Rep. Giffords in Everyone's Thoughts Tonight at State of the Union Address

Rep. Giffords in Everyone's Thoughts Tonight at State of the Union Address

As President Obama delivers his State of the Union (SOTU) address to a joint session of Congress at 9:00 pm EST tonight, the Arizona delegation plans to sit together, keeping an empty seat for Rep. Gabrielle Giffords.

Rep. Giffords (D-AZ) was shot in the head on January 8 while holding a constituent event in Tucson, AZ; six people were killed and 12 others were wounded. She recently was moved to a Houston medical facility that specializes in brain trauma. Her recovery so far has been termed a “miracle” by her physicans, but none has speculated on her long term prospects.

The President, who spoke about the tragedy at an event in Tucson on January 12, is expected to discuss it again tonight. Among the 18 guests sitting with the First Lady tonight will be Daniel Hernandez, an intern with Rep. Giffords’ office who is credited with saving her life by acting quickly at the scene to stop the bleeding from her head wound; the family of 9-year-old Christina Taylor Green, who died; and Dr. Peter Rhee, chief of the trauma center at University Medical Center where Giffords and 10 other victims were taken. Rep. Giffords’ husband, astronaut Mark Kelly, reportedly declined an invitation to attend so he could stay with his wife.
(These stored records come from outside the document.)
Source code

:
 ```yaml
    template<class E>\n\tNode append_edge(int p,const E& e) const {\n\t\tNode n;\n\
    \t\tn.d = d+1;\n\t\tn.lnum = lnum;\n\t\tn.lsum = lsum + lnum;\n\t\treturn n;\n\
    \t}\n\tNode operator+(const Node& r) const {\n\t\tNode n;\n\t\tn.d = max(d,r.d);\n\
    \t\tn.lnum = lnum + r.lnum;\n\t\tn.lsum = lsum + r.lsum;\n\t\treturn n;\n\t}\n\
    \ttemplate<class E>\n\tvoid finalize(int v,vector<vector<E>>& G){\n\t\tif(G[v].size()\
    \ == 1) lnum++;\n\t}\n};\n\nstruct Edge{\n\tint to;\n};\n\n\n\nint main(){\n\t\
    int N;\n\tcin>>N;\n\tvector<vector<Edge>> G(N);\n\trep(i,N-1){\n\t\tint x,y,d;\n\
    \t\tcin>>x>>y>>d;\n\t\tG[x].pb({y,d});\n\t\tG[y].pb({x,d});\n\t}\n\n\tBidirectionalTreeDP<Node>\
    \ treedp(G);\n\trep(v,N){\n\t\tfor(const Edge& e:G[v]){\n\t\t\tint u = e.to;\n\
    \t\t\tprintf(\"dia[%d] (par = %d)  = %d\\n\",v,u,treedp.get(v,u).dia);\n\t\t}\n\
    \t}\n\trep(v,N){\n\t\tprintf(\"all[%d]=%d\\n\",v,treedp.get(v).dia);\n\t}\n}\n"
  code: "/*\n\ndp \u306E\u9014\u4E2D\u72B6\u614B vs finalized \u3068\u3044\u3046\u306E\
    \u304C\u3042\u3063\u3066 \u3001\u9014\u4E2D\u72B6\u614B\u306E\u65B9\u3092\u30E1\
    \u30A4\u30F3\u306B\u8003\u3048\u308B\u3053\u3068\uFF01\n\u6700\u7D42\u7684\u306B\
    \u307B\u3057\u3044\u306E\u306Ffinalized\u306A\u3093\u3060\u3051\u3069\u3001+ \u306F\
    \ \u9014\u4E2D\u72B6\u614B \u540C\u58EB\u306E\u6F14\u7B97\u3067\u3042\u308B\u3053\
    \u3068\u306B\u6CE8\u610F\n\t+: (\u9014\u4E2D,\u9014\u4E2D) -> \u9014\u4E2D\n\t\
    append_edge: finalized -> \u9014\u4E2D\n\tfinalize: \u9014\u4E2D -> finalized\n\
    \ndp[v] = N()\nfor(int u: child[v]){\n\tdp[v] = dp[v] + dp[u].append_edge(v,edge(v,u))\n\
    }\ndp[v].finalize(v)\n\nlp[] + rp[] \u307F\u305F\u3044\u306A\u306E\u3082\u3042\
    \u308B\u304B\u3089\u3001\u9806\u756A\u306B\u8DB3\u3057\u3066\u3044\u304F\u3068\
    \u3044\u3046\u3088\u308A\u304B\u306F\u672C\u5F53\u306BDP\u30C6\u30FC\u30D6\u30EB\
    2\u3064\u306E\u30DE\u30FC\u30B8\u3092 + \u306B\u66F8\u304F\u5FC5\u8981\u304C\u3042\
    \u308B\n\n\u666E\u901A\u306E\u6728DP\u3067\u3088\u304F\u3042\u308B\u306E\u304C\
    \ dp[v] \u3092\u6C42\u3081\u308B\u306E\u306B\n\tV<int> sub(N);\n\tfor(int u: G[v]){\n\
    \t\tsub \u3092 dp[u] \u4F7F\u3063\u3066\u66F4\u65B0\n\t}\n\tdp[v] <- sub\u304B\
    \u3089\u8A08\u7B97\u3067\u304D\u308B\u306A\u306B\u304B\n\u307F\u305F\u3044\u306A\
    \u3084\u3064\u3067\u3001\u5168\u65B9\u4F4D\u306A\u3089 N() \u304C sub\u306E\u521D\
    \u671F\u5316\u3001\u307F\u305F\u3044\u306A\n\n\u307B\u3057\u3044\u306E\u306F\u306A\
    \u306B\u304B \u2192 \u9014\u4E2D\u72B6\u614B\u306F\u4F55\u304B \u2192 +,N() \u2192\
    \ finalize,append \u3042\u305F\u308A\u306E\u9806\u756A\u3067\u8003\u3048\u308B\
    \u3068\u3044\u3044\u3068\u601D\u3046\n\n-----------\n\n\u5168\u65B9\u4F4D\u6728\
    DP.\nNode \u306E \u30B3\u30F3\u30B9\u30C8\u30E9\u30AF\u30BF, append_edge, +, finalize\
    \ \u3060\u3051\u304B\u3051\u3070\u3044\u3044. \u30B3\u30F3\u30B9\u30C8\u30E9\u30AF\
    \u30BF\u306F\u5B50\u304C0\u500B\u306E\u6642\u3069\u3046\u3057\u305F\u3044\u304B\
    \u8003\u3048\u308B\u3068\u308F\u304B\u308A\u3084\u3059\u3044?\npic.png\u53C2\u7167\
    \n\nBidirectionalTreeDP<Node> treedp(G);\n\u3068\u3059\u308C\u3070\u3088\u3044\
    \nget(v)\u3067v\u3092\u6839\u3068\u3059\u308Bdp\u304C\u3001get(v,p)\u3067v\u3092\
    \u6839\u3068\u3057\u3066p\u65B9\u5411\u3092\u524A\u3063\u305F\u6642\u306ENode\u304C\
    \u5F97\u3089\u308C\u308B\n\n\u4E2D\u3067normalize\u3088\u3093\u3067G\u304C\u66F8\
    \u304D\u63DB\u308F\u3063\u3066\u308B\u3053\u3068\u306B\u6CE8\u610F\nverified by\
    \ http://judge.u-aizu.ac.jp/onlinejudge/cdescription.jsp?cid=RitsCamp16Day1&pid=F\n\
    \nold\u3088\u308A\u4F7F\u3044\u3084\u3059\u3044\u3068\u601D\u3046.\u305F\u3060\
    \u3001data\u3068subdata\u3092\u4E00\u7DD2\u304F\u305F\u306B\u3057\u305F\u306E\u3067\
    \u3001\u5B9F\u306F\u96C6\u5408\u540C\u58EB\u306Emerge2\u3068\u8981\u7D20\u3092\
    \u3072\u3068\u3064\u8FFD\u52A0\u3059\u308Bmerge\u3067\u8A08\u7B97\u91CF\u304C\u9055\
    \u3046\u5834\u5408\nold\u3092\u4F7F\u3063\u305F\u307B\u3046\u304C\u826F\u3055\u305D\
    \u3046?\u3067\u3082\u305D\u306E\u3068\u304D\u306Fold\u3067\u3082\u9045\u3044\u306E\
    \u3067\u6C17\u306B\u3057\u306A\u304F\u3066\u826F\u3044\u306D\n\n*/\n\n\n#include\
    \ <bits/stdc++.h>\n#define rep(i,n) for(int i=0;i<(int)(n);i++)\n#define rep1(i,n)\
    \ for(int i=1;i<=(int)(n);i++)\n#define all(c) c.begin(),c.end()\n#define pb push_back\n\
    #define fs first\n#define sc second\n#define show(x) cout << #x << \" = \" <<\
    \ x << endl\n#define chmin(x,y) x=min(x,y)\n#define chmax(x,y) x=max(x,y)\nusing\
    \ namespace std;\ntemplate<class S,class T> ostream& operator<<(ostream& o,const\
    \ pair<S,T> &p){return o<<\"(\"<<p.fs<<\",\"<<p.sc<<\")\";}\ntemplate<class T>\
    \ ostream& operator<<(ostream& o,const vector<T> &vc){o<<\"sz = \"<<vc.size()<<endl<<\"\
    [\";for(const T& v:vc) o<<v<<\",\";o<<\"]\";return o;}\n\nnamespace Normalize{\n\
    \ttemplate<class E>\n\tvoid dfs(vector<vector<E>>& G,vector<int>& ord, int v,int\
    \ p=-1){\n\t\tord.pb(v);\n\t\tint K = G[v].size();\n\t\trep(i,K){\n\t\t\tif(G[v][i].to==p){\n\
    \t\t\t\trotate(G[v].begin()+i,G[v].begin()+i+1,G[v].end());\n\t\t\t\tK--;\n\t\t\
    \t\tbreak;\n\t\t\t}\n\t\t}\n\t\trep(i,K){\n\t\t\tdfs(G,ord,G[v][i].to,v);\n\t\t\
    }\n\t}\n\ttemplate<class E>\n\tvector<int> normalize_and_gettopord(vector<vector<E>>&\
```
The attack on Rep. Giffords catalyzed a call for more civility in political debate. One outcome is that the traditional partisan seating arrangement for the SOTU — with Republicans on one side of the chamber and Democrats on the other — is being transformed into bipartisan seating for those who wish to participate in this largely symbolic move. Some Republicans and Democrats — including the Arizona delegation — will sit together. The idea of bipartisan seating for the SOTU is credited to the Third Way, a think tank that champions moderate policy and political ideas. Senator Mark Udall (D-CO), an honorary co-chair of Third Way, picked it up and ran with it. (Rep. Giffords is another honorary co-chair.) Not all members are enthusiastic about the idea, and congressional leadership offices point out simply that there never has been a formal seating plan for members of Congress at the SOTU and members may sit where they wish.